一旁的苏律,淡然的将筷子放下,原本与靳辰慷之间还以兄弟相称,可如今,便冷笑一声说道:“靳将军可能不知晓我与文儿之间的事情,这其中有些事情我也说不明白,但是……”
他拉长了最后两个字,举杯微微一笑,“文儿乃是我苏律的妻子,亦是我孩子的母亲。至于你说的未婚妻,既然未成亲,便不作数。待到日后我弄懂文儿为何失忆之后,再向靳将军一一解释。”
席间之人,多是北青和南越的将军,此时二人将这件事情拿到台面上说着,到让众人都不敢说话了,一副大难临头的样子。
都说知道的越多,死的越快,这南越段王和北青靳将军不会合力将他们斩了吧!众人一个哆嗦。
在文乐的记忆中,自己还是个黄花大闺女,可如今,一个是自己名正言顺的未婚夫,另一个扬言说是自己的丈夫,竟当着众人的面,谈论她的事情,竟让她脸上一羞一恼,转身出了大厅。
苏律和靳辰慷却在暗中斗法,晓得文乐不会出事,便都没有追出去。
文乐一路狂奔,也不知道自己跑到了哪里,反正还在这军营就是了!她寻了个营帐蹲在后面,心中一片杂乱。
自从那日孟子深见了文乐,便一直有些担忧,也不知是心中对她还有念想,亦或是想要帮帮她。所以一直都在这周围徘徊未曾离去。
今夜却让他发现了她,她瘦瘦小小的蜷缩在营帐后面,一如那日她被人追着,她害怕的样子。只是,如今她却一脸愁容。
“怎么了?如此愁眉苦脸?”纪还灵一个飞身落在她面前,竟吓了她一跳,拍着胸脯道,“原来是你。”
孟子深似是很欣喜,道:“你竟记得我?”
文乐“噗嗤”一声笑出声,刚才的忧虑也被他的表情逗得一扫而光,她掩嘴道:“连自己的救命恩人都记不得,我岂不成了白眼狼了!”
孟子深笑笑,收敛了刚才的喜悦,淡淡的道:“也是。”
气氛有些尴尬,文乐轻轻咳了一声问道:“你怎么会在这里?”
孟子深愣了一下,笑着说道:“闲来无事,有些无聊,便在这里闲逛。”文乐疑惑的看了看这周围,闲逛也不至于闲逛到这里啊!
孟子深见她有些怀疑,便转移话题,不想让她多想,“那什么,刚看你心情低落,这是怎么了?”

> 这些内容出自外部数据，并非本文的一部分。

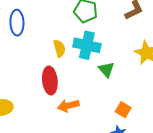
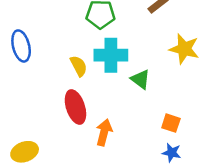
orange arrow: (68, 106) -> (104, 132), turned 130

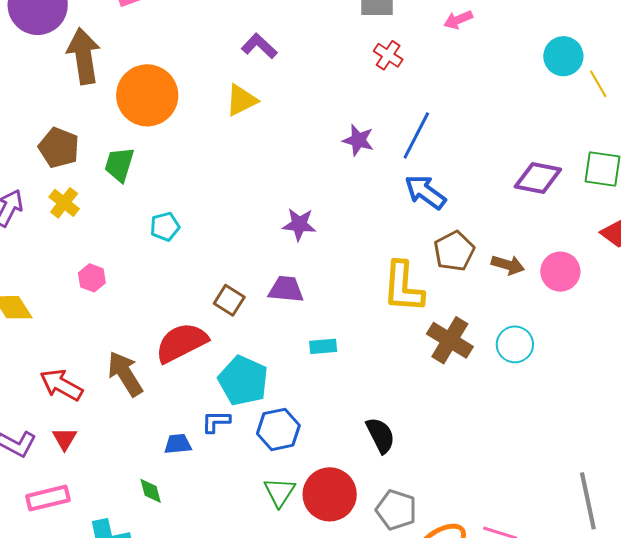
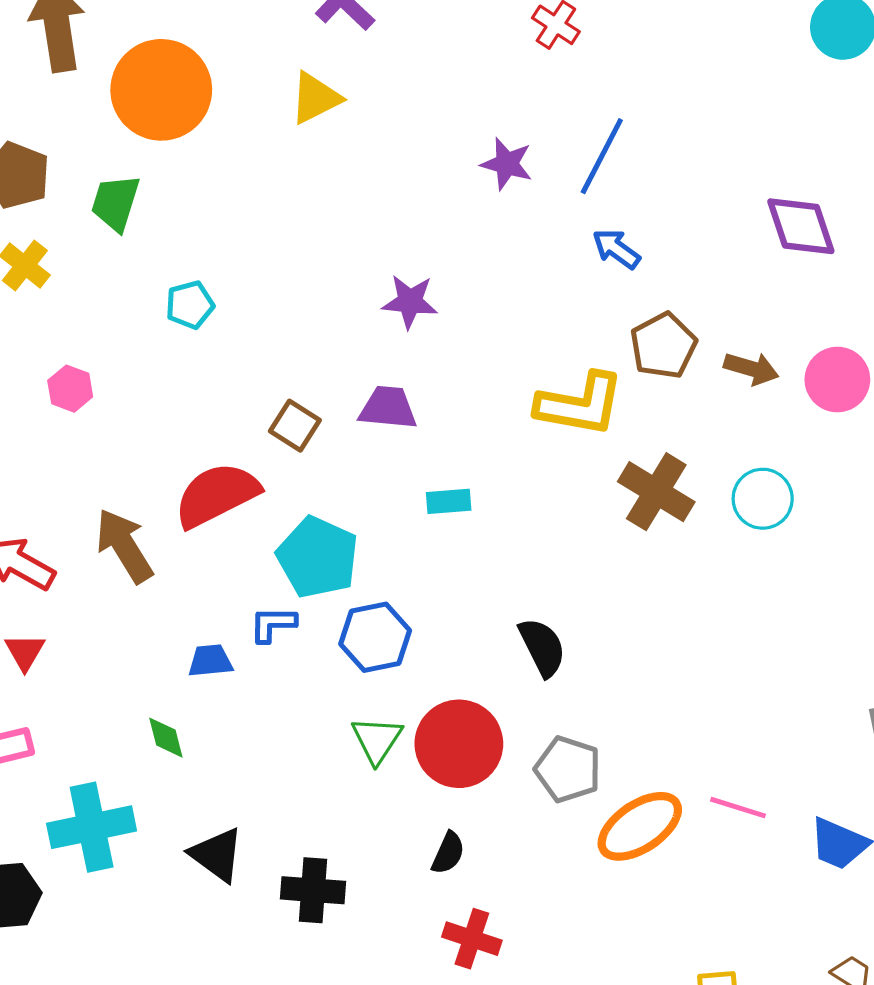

经孟子深这么一问,文乐竟有些愣怔,又想起刚才的事情,脸上布满了阴云,“你说,这世界上,有没有一种药,可以让人忘了过去的事情?”
孟子深心中一颤,这句话,五年前,她亦问过,那时她心如死灰,一副悲伤的模样让人心疼。
莫不是她又遇到了什么事?心中有疑问,可表面上还是笑道:“怎么会有那种药呢?怎么,你遇到了什么烦心事想要忘掉?”
文乐摇了摇头,目光黯淡,原来没有那种药啊!孟子深见她低头不语,有问到:“若是有那种药,你要吃?”
文乐看着他,眼里波光粼粼,苦笑道:“我才不会吃那种药呢!无论好事坏事,都是人生的回忆,以后都是珍宝,我又怎么可能会去吃那种药,将事情都忘了呢!”
孟子深也笑笑,只是心中却感想颇多。五年,能将一个人改变的多么成熟,至少,若是那件让文乐撕心裂肺的事情发生在五年前,她可能就不会选择喝下断情泉了吧!